The lecture by Judy Stone titled “The Unfinished Business of the Darwinian Revolution” was an eye-opening experience for me; for it made me realise that revolutions are underway all around me. Years down the line, our successors will credit this present time as an extremely important time in mankind’s history, not realising that revolutions are happening in their time too.

Judy Stone talked about one of those revolutions, one which had not reached its final evolutionary stage yet. The spark kindled by Charles Darwin had yet to enlighten the human mind wholly. The theories proposed by Darwin are now seldom unheard of around the world, yet this revolution faces a roadblock which needs to be dealt with for the revolution to remain relevant. This roadblock I talk about is the incomplete interpretation of evolution throughout the globe. The most profound example can be found in the iconic image of evolution itself, which shows the different stages of man during different times. This reinforces false typological thinking, considering Darwin implied evolution to be a branching process rather than ladder like. Moreover, evolution is never meant to be depicted as moving towards a goal, as the image does. Instead, evolution results from the process of natural selection, where all sorts of distinct variations within species function as the key ingredients for natural selection.
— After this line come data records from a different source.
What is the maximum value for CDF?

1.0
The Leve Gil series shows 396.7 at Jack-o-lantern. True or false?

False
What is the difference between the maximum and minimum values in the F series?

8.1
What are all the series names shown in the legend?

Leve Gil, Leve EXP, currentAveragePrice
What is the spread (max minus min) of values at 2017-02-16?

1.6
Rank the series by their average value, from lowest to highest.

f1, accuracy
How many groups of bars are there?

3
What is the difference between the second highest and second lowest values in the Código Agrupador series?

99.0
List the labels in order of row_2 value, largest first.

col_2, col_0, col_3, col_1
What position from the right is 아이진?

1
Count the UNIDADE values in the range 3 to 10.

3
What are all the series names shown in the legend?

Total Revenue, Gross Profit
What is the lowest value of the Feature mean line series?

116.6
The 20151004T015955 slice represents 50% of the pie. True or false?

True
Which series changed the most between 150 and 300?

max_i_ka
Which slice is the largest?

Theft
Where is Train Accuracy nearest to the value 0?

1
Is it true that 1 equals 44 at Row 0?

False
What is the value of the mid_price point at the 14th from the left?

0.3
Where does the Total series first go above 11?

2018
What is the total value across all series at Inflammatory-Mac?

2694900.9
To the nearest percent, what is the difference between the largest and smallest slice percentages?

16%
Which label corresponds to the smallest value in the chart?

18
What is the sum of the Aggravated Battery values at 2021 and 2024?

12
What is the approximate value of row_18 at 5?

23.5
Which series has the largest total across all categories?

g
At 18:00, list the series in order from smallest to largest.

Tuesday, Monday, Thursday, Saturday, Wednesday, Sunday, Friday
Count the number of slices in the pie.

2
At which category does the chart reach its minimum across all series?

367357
This brings me to my next point, that being our ability to ignore those variations within humans and place different people within different categories, never acknowledging the continuous genetic variations within our species. This has been enforced within the public mind most commonly through the ‘gene’ which has led people to use baseless assumptions to reach false conclusions, which can have trivial, irresponsible and even criminal impacts. One of those instances occurred where differentiating people through races led to creation of race-specific medicines. This is clear ill-usage of principles of evolutionary biology where medicinal growth is seriously being impacted.

Evolutionary biology has already impacted our lives in various ways, and shall continue to do so, provided we proceed in the right direction in the next step of this unfinished revolution. It seems that exploration of genomes and deep further research in personalised medicine seems the right way forward, but who knows, if we are evolving, who is to say that revolutions aren’t?